The one-week training by the World Meteorological Organization (WMO) on severe weather is also focused on looking at ways to improve the current severe weather services.
‘Ofa Fa’anunu the Director of the National Weather Forecasting Centre said the specialized training is timely for them to prepare and get their staff ready for the upcoming cyclone activity.
He said Tonga is currently in El Nino year, which means we would expect more than usual cyclone activity.
“We are also looking at ways to improve our severe weather forecasts and it is good to have this training together with NEMO to start talking about ways to improve the impact side of things,” he said.

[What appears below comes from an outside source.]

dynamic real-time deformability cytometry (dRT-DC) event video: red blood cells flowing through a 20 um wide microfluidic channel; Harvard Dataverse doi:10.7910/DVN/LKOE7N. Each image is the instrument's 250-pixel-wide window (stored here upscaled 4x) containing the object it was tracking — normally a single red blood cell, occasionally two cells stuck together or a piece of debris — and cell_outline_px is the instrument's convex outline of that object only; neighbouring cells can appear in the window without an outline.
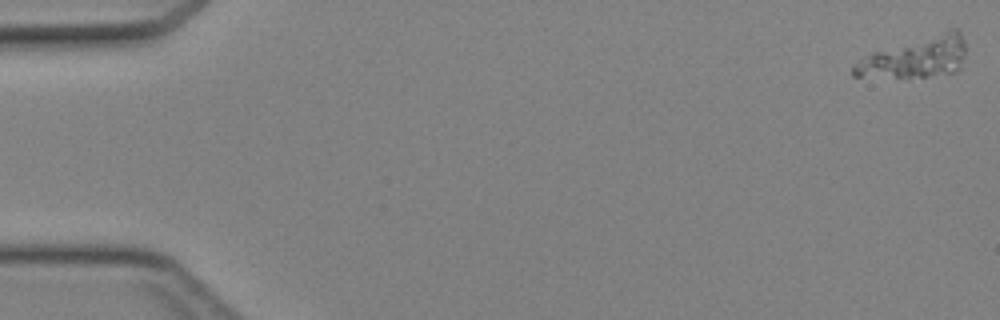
{"species": "Egyptian fruit bat (a non-hibernating species)", "species_latin": "Rousettus aegyptiacus", "temperature_condition": "cold", "stored_images_in_passage": 46, "camera_frame_rate_fps": 3000, "um_per_image_px": 0.085, "animal": {"sex": "female"}, "frame": {"image": 1, "passage_image": 1, "time_ms": 0.0, "image_size_px": [1000, 320], "cell_outline_px": [[964, 56], [960, 68], [956, 72], [908, 80], [852, 76], [852, 68], [856, 64], [872, 52], [948, 28], [956, 28], [960, 32], [964, 40]], "centroid_in_image_um": [77.83, 4.91], "position_along_channel_um": 7.2, "area_um2": 27.63}}
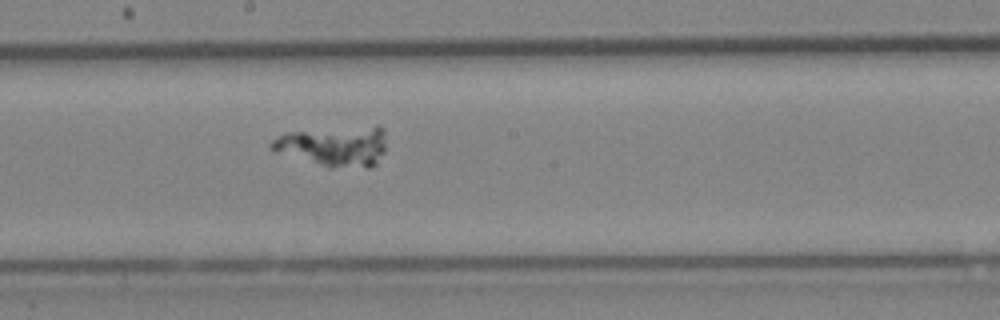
{"frame": {"image": 2, "passage_image": 26, "time_ms": 8.333, "image_size_px": [1000, 320], "cell_outline_px": [[384, 152], [376, 164], [368, 168], [328, 168], [276, 152], [268, 148], [268, 144], [276, 136], [284, 132], [376, 124], [380, 124], [384, 128]], "centroid_in_image_um": [28.38, 12.41], "position_along_channel_um": 219.8, "area_um2": 27.92}}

“It’s one thing getting a forecast right but it is another thing translating that message into language that is understood by Emergency Managers as well as the public so they can respond properly.”
Jim Watson, a public weather specialist from the United Kingdom Met Office, is one of the trainers who is helping to developing warnings and appropriate tools to help forecasters. He said that improving collaboration between meteorological and disaster response centers is also critical for getting the message across to ensure appropriate response.
Acting CEO for MEIDECC, ‘Atelaite Lupe Matoto said the training provides important assistance to improve interaction between MET, NEMO and civil protection authorities before, during and after events.
The training from August 31 to September 4 at the NEMO office in Vaololoa is co-funded by the Tongan Government and WMO through the Canadian Government.